Przybylski was among a group of academics who wrote to the WHO in 2016 arguing against the “premature” inclusion of gaming disorder in its ICD guidelines, citing the low quality of the research base and the fact that scholars had failed to reach a consensus. Six years on, not much has changed, and researchers are still divided over the extent to which being addicted to games could differ from addiction to substances or gambling, for example.

An interesting next step would be to focus on any participants demonstrating problematic behavior in the OII’s study to see how they can be coached or supported, says Tony van Rooij, a senior researcher at the Trimbos Institute in the Netherlands who focuses on gaming, gambling, and digital balance. Another worthwhile area of study, he says, is the predatory business models that game makers use to exert pressure on players’ behavior, including encouraging them to make microtransactions to skip frustrating levels, play at fixed times, or log in daily to avoid missing out on something.

“In our research and experience, we tend to find that there is a large group of ‘healthy’ gamers, who benefit from their gaming,” he says. “But there also is a minority of gamers with unhealthy playing habits—often accompanied by various other issues in life. Gaming is not necessarily the cause of these issues, but obviously extreme participation in gaming needs to be taken into account to restore balance. The study is very rigorous and well done, but I hope it will be a starting point, not a final destination.”

Przybylski hopes game companies will make it easier for players to share data from their play with independent researchers, though he concedes that the industry has no financial incentive to turn over that data and runs the risk that the studies will return undesirable results. “I think it’s totally crazy that people who are already signing over their genetics and health information for study can’t go in, eyes open, and donate their play data,” he says. “It’s theirs legally. It’s about making the tools available for something more creative than selling ads or figuring out new ways to monetize players.”

Ultimately, despite researchers’ best efforts, academics studying games are unlikely to reach a solid conclusion on how they affect us, says Yemaya Halbrook, a psychology researcher for the Lero Esport Science Research Lab at the University of Limerick in Ireland. 
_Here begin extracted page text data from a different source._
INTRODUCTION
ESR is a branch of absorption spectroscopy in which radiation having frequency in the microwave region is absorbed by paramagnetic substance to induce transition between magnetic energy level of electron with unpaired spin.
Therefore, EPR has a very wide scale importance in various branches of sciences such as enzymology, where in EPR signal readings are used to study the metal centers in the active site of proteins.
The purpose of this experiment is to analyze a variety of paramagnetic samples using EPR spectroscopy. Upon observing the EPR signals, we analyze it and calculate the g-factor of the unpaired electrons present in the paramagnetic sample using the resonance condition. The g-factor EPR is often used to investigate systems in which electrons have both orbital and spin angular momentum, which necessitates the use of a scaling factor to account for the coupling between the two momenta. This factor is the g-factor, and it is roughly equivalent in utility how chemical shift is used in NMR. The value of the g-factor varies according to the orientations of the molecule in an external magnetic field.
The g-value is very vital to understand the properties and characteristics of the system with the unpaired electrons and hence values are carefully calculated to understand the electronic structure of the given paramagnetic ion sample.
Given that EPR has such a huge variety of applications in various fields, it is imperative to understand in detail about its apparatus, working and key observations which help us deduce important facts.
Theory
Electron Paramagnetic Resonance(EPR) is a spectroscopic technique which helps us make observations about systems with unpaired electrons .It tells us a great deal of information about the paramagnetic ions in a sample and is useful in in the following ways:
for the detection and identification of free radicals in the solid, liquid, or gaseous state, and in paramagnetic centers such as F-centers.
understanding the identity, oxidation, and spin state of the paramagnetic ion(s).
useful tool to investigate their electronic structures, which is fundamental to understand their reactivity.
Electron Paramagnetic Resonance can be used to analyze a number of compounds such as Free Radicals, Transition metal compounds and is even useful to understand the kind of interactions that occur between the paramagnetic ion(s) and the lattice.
“While we have been moving away from that slowly over the last decade or so, I don’t think there’s ever going to be a general consensus that video games have no positive or negative effect, or only a positive effect. There’s always going to be those people that say that video games are bad for you, and cite biased research,” she says. “We might be able to move them in a direction that says games aren’t entirely bad, but I don’t think we’ll ever get everybody to agree on a singular point, even if it’s a complete, total fact. People are not like that.”